DH and I (and our exes) had a different arrangement (the kids are adults now). All of us were parental figures and included in schedules and decision making. Ultimately the biological parents had final say if there was a disagreement but in the end, we all felt like capable adults could make reasonable decisions. So there was no lip service. It wasn't all rainbows and glitter but it worked. 

shamds's picture

i would simply say:

”no kid(s) of mine will ever be allowed to be disrespectful, rude and shun others and since skids are allowed and encouraged to do this by both their parents, they are not my kids”

hubby accepted I don’t love his kids or want to be around them, they aren’t pleasant or respectful so he can’t judge or blame me

Thumper's picture

I hope that your mother has told you OR your close close friends who are mothers told you otherwise.

Your boyfriend is wrong.
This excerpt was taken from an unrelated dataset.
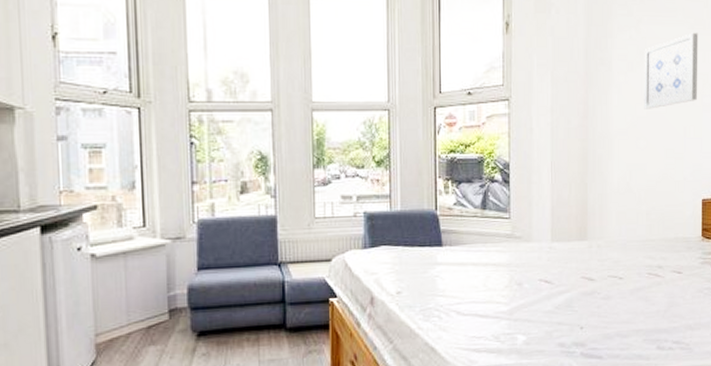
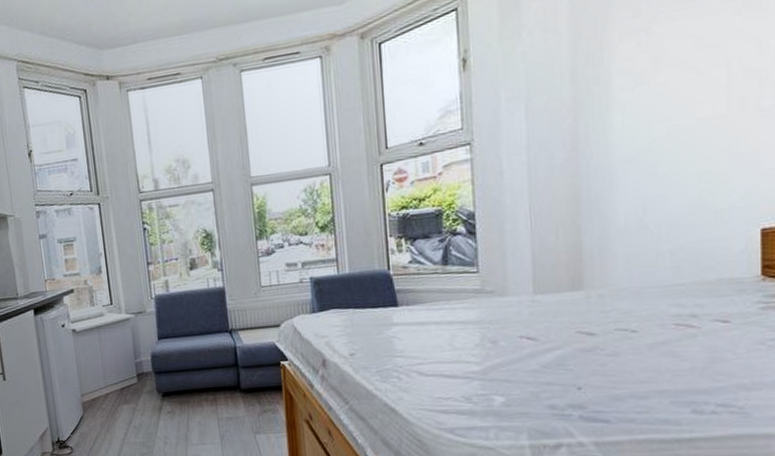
wall art: present [644,32,699,109] -> none [660,17,750,128]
Your intellect already knows this..........

If you want to see this in action...ask your boyfriend IF he feels like a FATHER to the neighbors kids, IF not, WHY not.

Does he feel like a father to his co-workers kids/ IF not, WHY not.

Fact is the biology is not there. 

HE can not feeeeeeel like a bio dad does, and YOU can not feeeeel like a bio mom.

I am not saying one can not love someone else...

Your not legally or morally required to love anyone.

 

 

 

galyways's picture

I agree. The only exception to this is adoption. For example if a couple adopts a child then it is their child they adopted together and the bonding process begins. With stepchildren there is no bonding process. The child is a product of a marriage that was not your own. You were not a part of it. You also do not get to make any of the decisions for that child which further more distances yourself from feeling like that child is "your child". YOu also have to constantly hear about the other bio parent and are reminded of their presence. On top of that the kids personalities are nothing like yours. He just never understood this.